In a recent speech in Tennessee, President Barack Obama outlined his plan for two years of tuition-free higher education. In a subsequent Facebook video, he said that his purpose was to make “… the first two years of community college free for everybody who is willing to work for it.”
It might be, or could be, a good program, but it has been buried underneath mounds of unanswered questions, misstatements, corrections and flying numbers (they’re like flying monkeys, only worse). It almost seems to be the product of being carried away by the idea of nationalizing — that is, catching up with — state initiatives already addressing the formidable costs of higher education.
The cost of the program is just one example of a fuzzy, moving target. The White House’s cost estimate apparently assumes that there will be no change in enrollment when the cost drops to zero from $3,347, the latest average annual amount according to the College Board. Since one of the goals is to increase enrollment, this doesn’t seem to make a lot of sense.
Estimating the impact of the program won’t be easy, although it is already being compared with the G.I. Bill. Large government programs like the president’s community college plan can cause changes that are difficult to anticipate. Surprisingly, sometimes these changes can be good things.
In 1944, most political supporters of the successful G.I. Bill, for example, were not overly concerned with the inherent value of higher education to the citizenry. The program, which included living expenses as well as tuition, was largely the product of worry about the millions of G.I.s returning from overseas and flooding the job market at a time when policy advisers were already predicting a post-war recession.
There was a genuine fear that the end of the wartime production boom would find us slipping back into the abyss of the Great Depression. All too recent memories of 1930s hobo camps and soup kitchens danced in legislators’ heads. That’s why the G.I. Bill included a full year’s worth of unemployment benefits for veterans.
Instead of a recession or a depression we found ourselves in a post-war boom, and with a few hiccups and minor recessions, the economic good times lasted for decades, long enough to have generations of Americans affected by its changes.
One of the biggest changes was in our attitude toward higher education and the professors, and those who studied there. Prior to the G.I. Bill and the post-war economic expansion, that attitude was far from positive. Spoiled “college boys” were viewed as useless nuisances, and professors as fog-bound fuddies who lacked an ounce of common sense.
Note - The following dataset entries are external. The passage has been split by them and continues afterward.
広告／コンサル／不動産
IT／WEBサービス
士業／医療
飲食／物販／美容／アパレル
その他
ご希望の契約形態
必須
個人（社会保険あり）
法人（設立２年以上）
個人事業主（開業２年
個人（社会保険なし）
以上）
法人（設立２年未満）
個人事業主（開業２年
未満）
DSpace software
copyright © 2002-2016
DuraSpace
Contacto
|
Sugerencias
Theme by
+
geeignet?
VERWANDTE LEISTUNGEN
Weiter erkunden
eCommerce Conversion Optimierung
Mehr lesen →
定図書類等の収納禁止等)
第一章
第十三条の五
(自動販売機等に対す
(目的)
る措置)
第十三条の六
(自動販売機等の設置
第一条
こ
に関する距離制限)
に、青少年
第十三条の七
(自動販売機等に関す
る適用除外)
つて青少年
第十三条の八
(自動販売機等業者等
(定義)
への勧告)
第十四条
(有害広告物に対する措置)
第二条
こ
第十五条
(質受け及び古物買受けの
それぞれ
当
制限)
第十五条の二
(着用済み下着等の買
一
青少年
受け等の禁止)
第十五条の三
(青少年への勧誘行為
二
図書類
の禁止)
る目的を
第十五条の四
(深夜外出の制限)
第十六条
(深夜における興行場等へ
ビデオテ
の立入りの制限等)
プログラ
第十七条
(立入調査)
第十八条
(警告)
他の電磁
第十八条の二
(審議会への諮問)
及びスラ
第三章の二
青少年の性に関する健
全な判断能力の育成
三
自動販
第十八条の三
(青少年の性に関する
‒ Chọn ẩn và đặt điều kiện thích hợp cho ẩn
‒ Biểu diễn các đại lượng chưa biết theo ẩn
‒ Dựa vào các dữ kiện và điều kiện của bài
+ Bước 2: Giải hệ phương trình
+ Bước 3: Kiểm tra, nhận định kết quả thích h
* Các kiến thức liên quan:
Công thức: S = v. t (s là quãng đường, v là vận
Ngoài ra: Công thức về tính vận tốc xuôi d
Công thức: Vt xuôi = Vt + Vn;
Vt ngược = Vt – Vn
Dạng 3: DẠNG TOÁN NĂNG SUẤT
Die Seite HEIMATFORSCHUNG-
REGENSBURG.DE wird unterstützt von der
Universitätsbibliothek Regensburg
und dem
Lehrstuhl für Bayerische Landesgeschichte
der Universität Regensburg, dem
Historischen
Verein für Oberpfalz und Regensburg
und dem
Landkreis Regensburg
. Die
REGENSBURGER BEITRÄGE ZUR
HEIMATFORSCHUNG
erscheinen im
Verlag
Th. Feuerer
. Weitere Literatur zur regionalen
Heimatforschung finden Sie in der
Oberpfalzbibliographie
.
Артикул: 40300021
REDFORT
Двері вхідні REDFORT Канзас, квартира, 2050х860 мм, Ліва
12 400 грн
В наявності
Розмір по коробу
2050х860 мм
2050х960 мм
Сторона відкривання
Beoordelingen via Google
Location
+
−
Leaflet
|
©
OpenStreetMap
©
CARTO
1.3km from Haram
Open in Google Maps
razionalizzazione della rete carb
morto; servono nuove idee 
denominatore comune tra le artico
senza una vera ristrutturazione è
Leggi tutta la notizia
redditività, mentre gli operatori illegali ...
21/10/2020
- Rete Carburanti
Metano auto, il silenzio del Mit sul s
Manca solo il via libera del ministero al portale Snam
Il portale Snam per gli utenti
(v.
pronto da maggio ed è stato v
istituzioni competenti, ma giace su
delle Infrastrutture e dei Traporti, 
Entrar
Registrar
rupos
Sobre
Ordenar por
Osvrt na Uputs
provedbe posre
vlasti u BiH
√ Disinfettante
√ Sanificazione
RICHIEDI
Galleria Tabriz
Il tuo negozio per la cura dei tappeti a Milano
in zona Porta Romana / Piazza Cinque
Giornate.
As late as the presidential campaigns of 1952 and 1956, efforts were made to discredit the candidacy of Adlai Stevenson by calling him an “egghead,” which was the common pejorative for those who enjoyed reading books.
The G.I. Bill, along with the new veneration of technology, gradually changed all that. Still, the reasons why some 2.6 million ex-G.I.s signed up for four-year colleges might have had as much to do with moving upward, out of the working class as it did with educational content — something we should remember as we develop more post high school subsidy programs.
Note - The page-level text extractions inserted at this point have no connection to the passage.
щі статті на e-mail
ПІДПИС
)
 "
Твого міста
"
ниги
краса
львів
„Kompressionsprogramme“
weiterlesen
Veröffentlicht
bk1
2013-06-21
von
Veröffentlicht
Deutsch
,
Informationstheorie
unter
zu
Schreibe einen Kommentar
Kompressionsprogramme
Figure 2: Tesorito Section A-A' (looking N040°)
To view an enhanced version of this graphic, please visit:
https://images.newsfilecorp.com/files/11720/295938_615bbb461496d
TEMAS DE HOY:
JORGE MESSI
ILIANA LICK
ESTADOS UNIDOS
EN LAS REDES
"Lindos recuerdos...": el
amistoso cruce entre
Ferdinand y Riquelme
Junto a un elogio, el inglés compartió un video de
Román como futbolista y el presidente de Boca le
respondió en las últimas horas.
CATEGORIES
In addition to serving students with diverse goals, community colleges tend to be open enrollment in general, with only some programs being more selective and having specific requirements. This is the unsurprising reason for the very low degree completion rate in community colleges.
One barrier to the success of the president’s idea is that the goals are still so muddy. It isn’t clear, for example, whether the program is aimed at expanding higher education or shifting the financial burden from students to federal taxpayers. It isn’t even clear whether the program is aimed at patching the inadequacies of today’s average high schools or increasing access to higher education.
According to the experts, unless we increase our output of two-year and four-year degrees we will not be able to meet the demand for these degreed workers. This could leave us in the horrible position of facing three choices: curtailing output, offshoring, or importing skilled workers while our own men and women stand idle.
Simply awarding degrees, though, without solving the underlying educational problems in so many of our schools, higher and lower, though, won’t fix the problem. It worked for the Scarecrow in “The Wizard of Oz,” but that wasn’t Kansas or any other real place.
We have a real education problem that goes beyond shifting tuition costs. The president’s plan could be helpful, maybe even game-changing, but it needs a lot of work before it’s ready for the real world.
James McCusker is a Bothell economist, educator and consultant. He also writes a column for the monthly Herald Business Journal.